The other check is supposed to be diminishing returns. The more money you have, the harder it is to find something to invest in: you run out of mortgages, or you run out of businesses to invest in which can make those returns. This does work, somewhat. It is at the heart of why the financial collapse happened: there weren’t enough assets for all the money chasing them, so widespread fraud occurred (liars loans, for example) and many people were given loans who couldn’t pay them back, while artificial assets were created which were not worth what they were sold for. Eventually this collapsed, but because the financial industry had already bought the political world, they were bailed out at a cost of trillions.

Behaviour you reward, is repeated. Bankers made millions of dollars, personally, in bonuses. This told them that what they did was valued, and they should do more of it. They did.

The fact that Wall Street and Fleet Street salaries and bonuses were so large also made financial executives not care about the future. When you make millions in a few years: enough to live on for the rest of your life, in high style, it isn’t important if you’re driving the firm to bankruptcy.
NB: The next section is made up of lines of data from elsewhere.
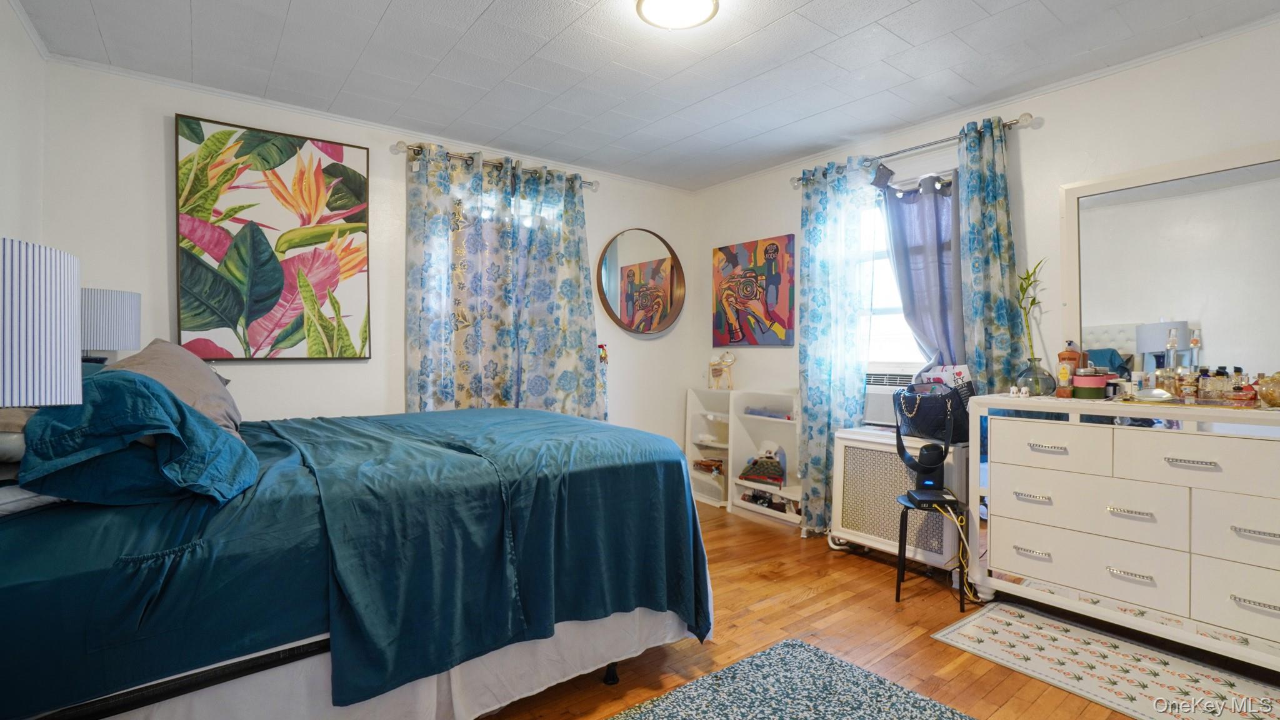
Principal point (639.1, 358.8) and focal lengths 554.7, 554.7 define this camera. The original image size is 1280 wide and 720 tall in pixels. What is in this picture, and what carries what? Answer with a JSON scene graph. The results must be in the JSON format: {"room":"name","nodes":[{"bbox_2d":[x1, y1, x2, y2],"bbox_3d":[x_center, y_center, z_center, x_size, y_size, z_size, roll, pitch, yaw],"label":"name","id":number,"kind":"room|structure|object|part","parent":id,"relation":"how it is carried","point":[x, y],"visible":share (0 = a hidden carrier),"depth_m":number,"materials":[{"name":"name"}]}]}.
{"room":"bedroom","nodes":[
{"label":"bedroom","id":0,"kind":"room"},
{"bbox_2d":[0,0,47,248],"bbox_3d":[-1.513,-0.197,0.812,0.147,2.359,4.238,0,0,-37],"label":"left wall","id":1,"kind":"structure","parent":0,"point":[3,85],"depth_m":2.22,"materials":[{"name":"white paint"}]},
{"bbox_2d":[0,236,80,410],"bbox_3d":[-1.404,0.074,1.141,0.338,0.650,0.339,0,0,-37],"label":"table lamp","id":2,"kind":"object","parent":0,"point":[35,316],"visible":1,"depth_m":1.14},
{"bbox_2d":[78,286,141,360],"bbox_3d":[-2.308,-0.037,2.350,0.294,0.514,0.296,0,0,-37],"label":"table lamp","id":3,"kind":"object","parent":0,"point":[121,295],"visible":0.68,"depth_m":2.28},
{"bbox_2d":[39,54,699,449],"bbox_3d":[-1.118,-0.131,3.644,3.887,2.493,0.145,0,0,-37],"label":"back wall","id":4,"kind":"structure","parent":0,"point":[155,147],"depth_m":2.98,"materials":[{"name":"white paint"}]},
{"bbox_2d":[173,113,370,360],"bbox_3d":[-1.904,-0.593,2.928,0.832,1.220,0.041,0,0,-37],"label":"flower painting","id":5,"kind":"object","parent":4,"relation":"attached to","point":[343,167],"visible":0.99,"depth_m":2.88},
{"bbox_2d":[393,139,597,188],"bbox_3d":[-0.897,-1.258,3.648,1.327,0.068,0.134,0,0,-37],"label":"curtain rod","id":6,"kind":"object","parent":4,"relation":"attached to","point":[401,142],"visible":0.64,"depth_m":3.51,"materials":[{"name":"silver metal"}]},
{"bbox_2d":[404,141,603,419],"bbox_3d":[-0.820,-0.144,3.586,1.296,2.251,0.138,0,0,-37],"label":"curtain","id":7,"kind":"object","parent":6,"relation":"hanging from","point":[503,400],"visible":0.77,"depth_m":3.53,"materials":[{"name":"fabric"}]},
{"bbox_2d":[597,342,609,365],"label":"wall ornament","id":8,"kind":"object","parent":4,"relation":"attached to","point":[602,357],"visible":0.87,"depth_m":4.05,"materials":[{"name":"red"}]},
{"bbox_2d":[596,228,685,335],"bbox_3d":[0.023,-0.590,4.305,0.804,0.824,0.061,0,0,-37],"label":"round mirror","id":9,"kind":"object","parent":4,"relation":"attached to","point":[630,320],"visible":1,"depth_m":4.30,"materials":[{"name":"mirror"}]},
{"bbox_2d":[3,0,1279,191],"bbox_3d":[0.207,-1.396,1.938,4.036,0.104,4.634,0,0,-37],"label":"ceiling","id":10,"kind":"structure","parent":0,"point":[375,19],"depth_m":2.53,"materials":[{"name":"white paint"}]},
{"bbox_2d":[633,0,719,28],"bbox_3d":[0.143,-1.325,2.065,0.320,0.077,0.317,0,0,-37],"label":"ceiling light","id":11,"kind":"object","parent":10,"relation":"attached to","point":[707,3],"visible":0.98,"depth_m":2.09,"materials":[{"name":"white glass"}]},
{"bbox_2d":[457,498,1279,719],"bbox_3d":[0.263,1.168,1.859,4.189,0.101,4.769,0,0,-37],"label":"floor","id":12,"kind":"structure","parent":0,"point":[804,606],"depth_m":2.25,"materials":[{"name":"brown wood"}]},
{"bbox_2d":[0,395,716,719],"bbox_3d":[-1.015,0.501,2.129,2.203,1.202,1.830,0,0,-37],"label":"bed","id":13,"kind":"object","parent":12,"relation":"on","point":[612,677],"visible":0.95,"depth_m":1.44,"materials":[{"name":"blue fabric"}]},
{"bbox_2d":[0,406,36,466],"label":"pillow","id":14,"kind":"object","parent":13,"relation":"on","point":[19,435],"visible":0.47,"depth_m":1.33,"materials":[{"name":"grey fabric"}]},
{"bbox_2d":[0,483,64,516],"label":"pillow","id":15,"kind":"object","parent":13,"relation":"on","point":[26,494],"visible":0.41,"depth_m":1.27,"materials":[{"name":"white fabric"}]},
{"bbox_2d":[18,367,256,508],"bbox_3d":[-1.302,0.188,1.479,0.447,0.324,0.613,0,0,-37],"label":"blue pillow","id":16,"kind":"object","parent":13,"relation":"on","point":[181,410],"visible":0.91,"depth_m":1.30,"materials":[{"name":"blue fabric"}]},
{"bbox_2d":[108,338,244,435],"bbox_3d":[-1.692,0.123,2.044,0.373,0.383,0.658,0,0,-37],"label":"pillow","id":17,"kind":"object","parent":13,"relation":"on","point":[197,380],"visible":0.41,"depth_m":1.96,"materials":[{"name":"grey fabric"}]},
{"bbox_2d":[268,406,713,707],"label":"blanket","id":18,"kind":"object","parent":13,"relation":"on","point":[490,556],"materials":[{"name":"teal fabric"}]},
{"bbox_2d":[684,386,732,510],"bbox_3d":[0.607,0.682,4.324,0.284,0.854,0.443,0,0,-37],"label":"white shelf","id":19,"kind":"object","parent":12,"relation":"on","point":[709,499],"visible":0.6,"depth_m":4.37,"materials":[{"name":"white wood"}]},
{"bbox_2d":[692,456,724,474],"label":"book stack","id":20,"kind":"object","parent":19,"relation":"in","point":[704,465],"visible":0.8,"depth_m":4.39,"materials":[{"name":"brown"}]},
{"bbox_2d":[707,352,735,388],"bbox_3d":[0.640,0.093,4.334,0.114,0.299,0.229,0,0,-37],"label":"figurine","id":21,"kind":"object","parent":19,"relation":"on","point":[727,360],"visible":0.99,"depth_m":4.31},
{"bbox_2d":[726,390,803,527],"bbox_3d":[0.964,0.686,3.873,0.295,0.853,0.635,0,0,-37],"label":"white shelf","id":22,"kind":"object","parent":12,"relation":"on","point":[792,497],"visible":0.65,"depth_m":3.96,"materials":[{"name":"white wood"}]},
{"bbox_2d":[738,445,786,486],"bbox_3d":[0.900,0.762,4.003,0.383,0.255,0.150,0,0,33],"label":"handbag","id":23,"kind":"object","parent":22,"relation":"in","point":[779,472],"visible":0.99,"depth_m":3.97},
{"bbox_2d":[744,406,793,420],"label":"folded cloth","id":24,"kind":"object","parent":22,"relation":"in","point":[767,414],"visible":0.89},
{"bbox_2d":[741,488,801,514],"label":"shoes","id":25,"kind":"object","parent":22,"relation":"in","point":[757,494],"visible":0.81,"depth_m":3.85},
{"bbox_2d":[569,636,998,719],"bbox_3d":[0.288,1.111,1.030,1.928,0.014,1.522,0,0,-37],"label":"area rug","id":26,"kind":"object","parent":12,"relation":"on","point":[943,712],"visible":0.99,"depth_m":1.83,"materials":[{"name":"carpet"}]},
{"bbox_2d":[827,426,971,576],"bbox_3d":[1.463,0.778,3.067,0.353,0.676,0.749,0,0,-37],"label":"radiator cover","id":27,"kind":"object","parent":12,"relation":"on","point":[845,451],"visible":0.73,"depth_m":2.98,"materials":[{"name":"white metal"}]},
{"bbox_2d":[892,378,973,443],"bbox_3d":[1.547,0.270,2.938,0.309,0.300,0.404,0,0,-37],"label":"handbag","id":28,"kind":"object","parent":27,"relation":"on","point":[934,407],"visible":0.79,"depth_m":2.84,"materials":[{"name":"black leather"}]},
{"bbox_2d":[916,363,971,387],"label":"shopping bag","id":29,"kind":"object","parent":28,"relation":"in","point":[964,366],"visible":0.37,"depth_m":2.92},
{"bbox_2d":[893,491,968,608],"bbox_3d":[1.375,0.898,2.632,0.303,0.436,0.307,0,0,14],"label":"stool","id":30,"kind":"object","parent":12,"relation":"on","point":[897,595],"visible":0.76,"depth_m":2.56,"materials":[{"name":"black metal"}]},
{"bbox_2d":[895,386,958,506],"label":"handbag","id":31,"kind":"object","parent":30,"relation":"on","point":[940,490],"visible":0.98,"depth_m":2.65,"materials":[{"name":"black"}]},
{"bbox_2d":[930,503,983,602],"bbox_3d":[1.498,0.894,2.602,0.217,0.408,0.233,0,0,-5],"label":"power cord","id":32,"kind":"object","parent":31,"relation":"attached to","point":[961,535],"visible":0.68,"depth_m":2.58,"materials":[{"name":"yellow plastic"}]},
{"bbox_2d":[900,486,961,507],"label":"black device","id":33,"kind":"object","parent":30,"relation":"on","point":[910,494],"visible":0.86,"depth_m":2.57,"materials":[{"name":"black plastic"}]},
{"bbox_2d":[931,600,1279,719],"bbox_3d":[1.790,1.117,1.876,0.646,0.009,1.310,0,0,-37],"label":"rug","id":34,"kind":"object","parent":12,"relation":"on","point":[1017,627],"visible":0.99,"depth_m":2.00,"materials":[{"name":"carpet"}]},
{"bbox_2d":[968,393,1279,676],"bbox_3d":[2.123,0.651,2.147,0.487,0.928,1.405,0,0,-37],"label":"dresser","id":35,"kind":"object","parent":12,"relation":"on","point":[1211,419],"visible":1,"depth_m":2.11,"materials":[{"name":"white wood"}]},
{"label":"handle","id":36,"kind":"part","parent":35,"relation":"part of","materials":[{"name":"silver metal"}]},
{"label":"handle","id":37,"kind":"part","parent":35,"relation":"part of","materials":[{"name":"silver metal"}]},
{"bbox_2d":[1015,358,1056,395],"bbox_3d":[1.846,0.088,2.593,0.157,0.161,0.157,0,0,-37],"label":"glass vase","id":38,"kind":"object","parent":35,"relation":"on","point":[1035,385],"visible":0.95,"depth_m":2.54,"materials":[{"name":"clear glass"}]},
{"bbox_2d":[1016,261,1047,360],"bbox_3d":[1.863,-0.175,2.631,0.148,0.552,0.204,0,0,1],"label":"bamboo plant","id":39,"kind":"object","parent":38,"relation":"in","point":[1033,302],"visible":0.82,"depth_m":2.63,"materials":[{"name":"green plant"}]},
{"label":"pull","id":40,"kind":"part","parent":35,"relation":"part of","materials":[{"name":"silver metal"}]},
{"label":"drawer","id":41,"kind":"part","parent":35,"relation":"part of","materials":[{"name":"white wood"}]},
{"bbox_2d":[1056,343,1081,396],"bbox_3d":[1.938,0.049,2.502,0.087,0.236,0.086,0,0,-37],"label":"bottle","id":42,"kind":"object","parent":35,"relation":"on","point":[1068,355],"visible":0.97,"depth_m":2.48,"materials":[{"name":"orange plastic"}]},
{"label":"drawer","id":43,"kind":"part","parent":35,"relation":"part of","materials":[{"name":"white wood"}]},
{"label":"drawer","id":44,"kind":"part","parent":35,"relation":"part of","materials":[{"name":"white wood"}]},
{"bbox_2d":[1071,370,1108,399],"bbox_3d":[1.946,0.119,2.408,0.122,0.104,0.122,0,0,-37],"label":"container","id":45,"kind":"object","parent":35,"relation":"on","point":[1082,380],"visible":0.99,"depth_m":2.36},
{"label":"handle","id":46,"kind":"part","parent":35,"relation":"part of","materials":[{"name":"silver metal"}]},
{"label":"handle","id":47,"kind":"part","parent":35,"relation":"part of","materials":[{"name":"silver metal"}]},
{"bbox_2d":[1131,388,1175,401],"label":"dish","id":48,"kind":"object","parent":35,"relation":"on","point":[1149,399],"visible":0.98,"depth_m":2.16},
{"bbox_2d":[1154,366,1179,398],"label":"perfume bottle","id":49,"kind":"object","parent":35,"relation":"on","point":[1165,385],"visible":0.8,"depth_m":2.21,"materials":[{"name":"glass"}]},
{"bbox_2d":[1061,140,1279,389],"bbox_3d":[2.346,-0.339,2.303,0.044,1.001,0.972,0,0,-37],"label":"dresser mirror","id":50,"kind":"object","parent":35,"relation":"on","point":[1130,348],"visible":0.93,"depth_m":2.36,"materials":[{"name":"white mirror"}]},
{"bbox_2d":[1161,327,1181,393],"bbox_3d":[2.153,0.019,2.243,0.066,0.287,0.067,0,0,-37],"label":"perfume bottle","id":51,"kind":"object","parent":35,"relation":"on","point":[1172,366],"visible":0.82,"depth_m":2.23,"materials":[{"name":"clear glass"}]},
{"bbox_2d":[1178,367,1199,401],"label":"perfume bottle","id":52,"kind":"object","parent":35,"relation":"on","point":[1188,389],"visible":0.97,"depth_m":2.12,"materials":[{"name":"glass"}]},
{"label":"handle","id":53,"kind":"part","parent":35,"relation":"part of","materials":[{"name":"silver metal"}]},
{"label":"drawer","id":54,"kind":"part","parent":35,"relation":"part of","materials":[{"name":"white wood"}]},
{"bbox_2d":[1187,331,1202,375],"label":"perfume bottle","id":55,"kind":"object","parent":35,"relation":"on","point":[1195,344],"visible":0.57,"depth_m":2.23,"materials":[{"name":"clear glass"}]},
{"bbox_2d":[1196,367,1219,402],"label":"perfume bottle","id":56,"kind":"object","parent":35,"relation":"on","point":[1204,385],"visible":0.98,"depth_m":2.10,"materials":[{"name":"glass"}]},
{"bbox_2d":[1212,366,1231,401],"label":"perfume bottle","id":57,"kind":"object","parent":35,"relation":"on","point":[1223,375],"visible":0.94,"depth_m":2.11,"materials":[{"name":"glass"}]},
{"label":"drawer","id":58,"kind":"part","parent":35,"relation":"part of","materials":[{"name":"white wood"}]},
{"bbox_2d":[1230,368,1255,406],"bbox_3d":[2.222,0.112,2.041,0.059,0.124,0.065,0,0,-25],"label":"perfume bottle","id":59,"kind":"object","parent":35,"relation":"on","point":[1244,399],"visible":0.99,"depth_m":2.03,"materials":[{"name":"glass"}]},
{"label":"handle","id":60,"kind":"part","parent":35,"relation":"part of","materials":[{"name":"silver metal"}]},
{"bbox_2d":[1255,371,1279,407],"bbox_3d":[2.267,0.111,1.968,0.130,0.122,0.128,0,0,-9],"label":"glass jar","id":61,"kind":"object","parent":35,"relation":"on","point":[1274,400],"visible":0.99,"depth_m":1.96,"materials":[{"name":"glass"}]},
{"bbox_2d":[696,8,1279,516],"bbox_3d":[1.921,-0.141,2.961,0.146,2.460,4.500,0,0,-37],"label":"right wall","id":62,"kind":"structure","parent":0,"point":[1063,94],"depth_m":2.77,"materials":[{"name":"white paint"}]},
{"bbox_2d":[712,234,795,347],"bbox_3d":[0.838,-0.488,4.171,0.036,0.790,0.780,0,0,-37],"label":"painting","id":63,"kind":"object","parent":62,"relation":"attached to","point":[732,259],"visible":0.99,"depth_m":4.12,"materials":[{"name":"multicoloured"}]},
{"bbox_2d":[862,166,961,374],"bbox_3d":[1.595,-0.448,3.383,0.151,1.190,1.000,0,0,-37],"label":"window","id":64,"kind":"structure","parent":62,"relation":"in","point":[885,312],"depth_m":3.49,"materials":[{"name":"white"}]},
{"bbox_2d":[863,368,916,426],"bbox_3d":[1.597,0.227,3.360,0.411,0.321,0.560,0,0,-37],"label":"air conditioner","id":65,"kind":"object","parent":64,"relation":"in","point":[882,412],"visible":0.52,"depth_m":3.29,"materials":[{"name":"white plastic"}]},
{"bbox_2d":[791,113,1036,186],"bbox_3d":[1.510,-1.193,3.282,0.131,0.068,1.438,0,0,-37],"label":"curtain rod","id":66,"kind":"object","parent":62,"relation":"attached to","point":[1010,124],"visible":0.61,"depth_m":3.06,"materials":[{"name":"silver metal"}]},
{"bbox_2d":[796,155,878,535],"bbox_3d":[1.192,-0.073,3.473,0.128,2.348,0.555,0,0,-37],"label":"curtain","id":67,"kind":"object","parent":66,"relation":"hanging from","point":[818,389],"visible":0.91,"depth_m":3.47,"materials":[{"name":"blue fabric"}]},
{"bbox_2d":[879,169,962,370],"bbox_3d":[1.632,-0.364,3.203,0.121,1.393,0.518,0,0,-37],"label":"purple curtain","id":68,"kind":"object","parent":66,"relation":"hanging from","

You don’t need the bank or the firm to be there, you’ve already made your mint.

Now, as a politician, if you do what the financial industry (or any other wealth industry) wants, they donate to your reelection campaign. They make sure your friends and family have jobs. They invite you to the best parties. And if you’re defeated, and have voted the right way, well, they’ll take care of you afterwards as well, with a cushy job. Bill Clinton, who deregulated Wall Street, is worth 100 million dollars.

Because bankers control a lot of money, they control what other people do.